§ **TEXTAUSZUG**:
------------------------------------
Gedanken zu karolingischen Helmen – Der „Hahnenkamm“ [Nachtrag]
Wird irgendwo über karolinigsche Helme geschrieben oder berichtet, kommen meist zwei Abbildungen zum Einsatz: Zum Einen die helmtragende Leibgarde Karls des Kahlen aus der Vivian Bibel, zum Anderen die Panzerreiter aus dem goldenen Psalter von St. Gallen.
Da aber die Vibian Bibel scheinbar mehr Details zeigt, wird dieses Bild bevorzugt. Zudem wurde ist wieder und wieder in Veröffentlichungen der Kostümkunde seit dem 19. Jahrhundert abgedruckt und brannte sich so ins kollektive Gedächtnis ein. So kommt es dann, das beim dem Film „Die Päpstin“ ein einer Kampfszene dutzende von Karolingern genau mit diesem Helm auf dem Kopf in die Schlacht ziehen, oder man das Ding im Netz kaufen kann (hier zum Beispiel)
Dabei würde der Helm, exakt so repliziert wie auf der Abbildung an einem ähnlichen Problem wie der „Hörnerhelm“ kranken. Ein in der Horizontalen, gegen den Helm geführter Schlag würde diesen entweder vom Kopf reißen oder aber dem Träger das Genick brechen. In einer Schlacht hätte man lediglich eine Phalanx von Flügellanzenträgern benötigt, diese angewiesen auf den Helm zu zielen und man hätte die Karolinger umgemäht.
Auch der Goldene Psalter von St. Gallen zeigt diesen Helmtyp, jedoch fehlt ihm der der „Hahnenkamm“. Beschränkt man sich bei der Vivian Bibel jedoch nicht nur auf die bekannte
Seite mit dem Stifter Karl und blättert man ein bisschen darin herum kann man schon bald die weniger bekannte Leibgarde Davids finden.
------------------------------------
§ **DATENABSCHNITT**:
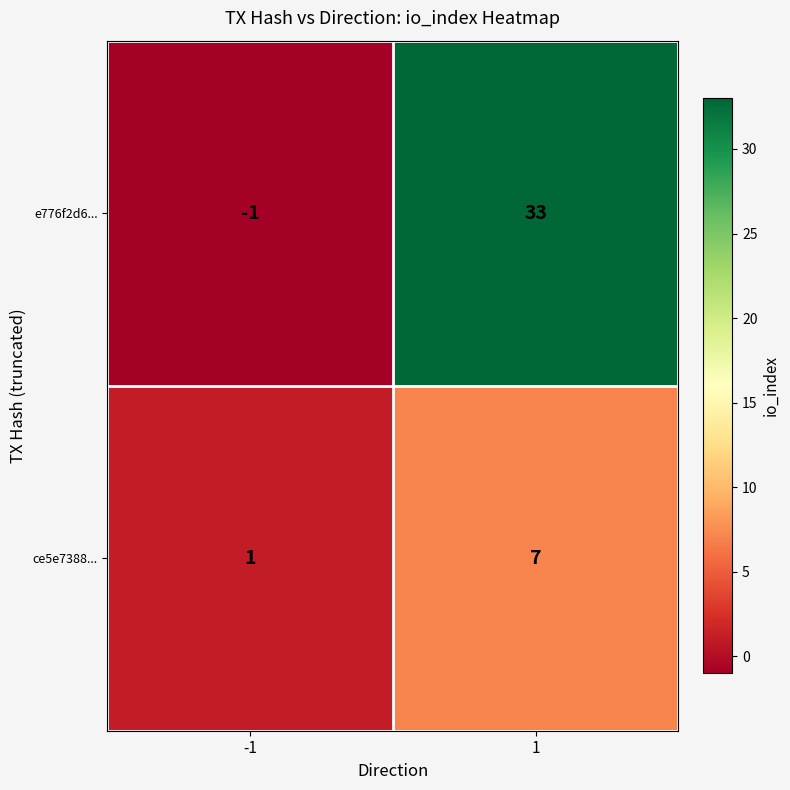

What is the sum of all ce5e7388... values?

8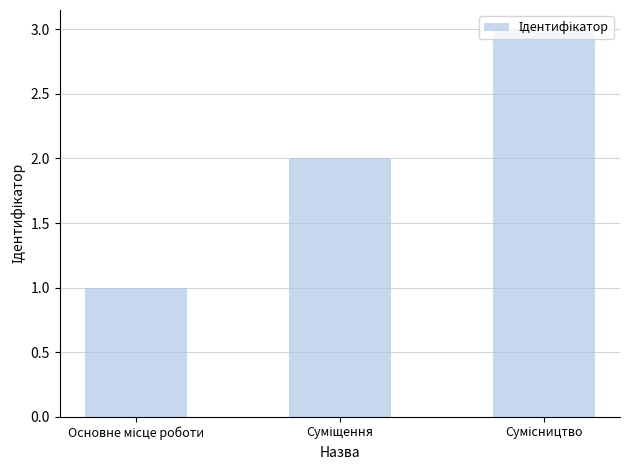

What is the maximum value shown in the chart?

3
------------------------------------
§ **AUFGABE**: Tippen Sie den obigen Text über karolingische Helme vollständig und zeichengetreu ab.

§ **ANTWORT**:
Gedanken zu karolingischen Helmen – Der „Hahnenkamm“ [Nachtrag]
Wird irgendwo über karolinigsche Helme geschrieben oder berichtet, kommen meist zwei Abbildungen zum Einsatz: Zum Einen die helmtragende Leibgarde Karls des Kahlen aus der Vivian Bibel, zum Anderen die Panzerreiter aus dem goldenen Psalter von St. Gallen.
Da aber die Vibian Bibel scheinbar mehr Details zeigt, wird dieses Bild bevorzugt. Zudem wurde ist wieder und wieder in Veröffentlichungen der Kostümkunde seit dem 19. Jahrhundert abgedruckt und brannte sich so ins kollektive Gedächtnis ein. So kommt es dann, das beim dem Film „Die Päpstin“ ein einer Kampfszene dutzende von Karolingern genau mit diesem Helm auf dem Kopf in die Schlacht ziehen, oder man das Ding im Netz kaufen kann (hier zum Beispiel)
Dabei würde der Helm, exakt so repliziert wie auf der Abbildung an einem ähnlichen Problem wie der „Hörnerhelm“ kranken. Ein in der Horizontalen, gegen den Helm geführter Schlag würde diesen entweder vom Kopf reißen oder aber dem Träger das Genick brechen. In einer Schlacht hätte man lediglich eine Phalanx von Flügellanzenträgern benötigt, diese angewiesen auf den Helm zu zielen und man hätte die Karolinger umgemäht.
Auch der Goldene Psalter von St. Gallen zeigt diesen Helmtyp, jedoch fehlt ihm der der „Hahnenkamm“. Beschränkt man sich bei der Vivian Bibel jedoch nicht nur auf die bekannte
Seite mit dem Stifter Karl und blättert man ein bisschen darin herum kann man schon bald die weniger bekannte Leibgarde Davids finden.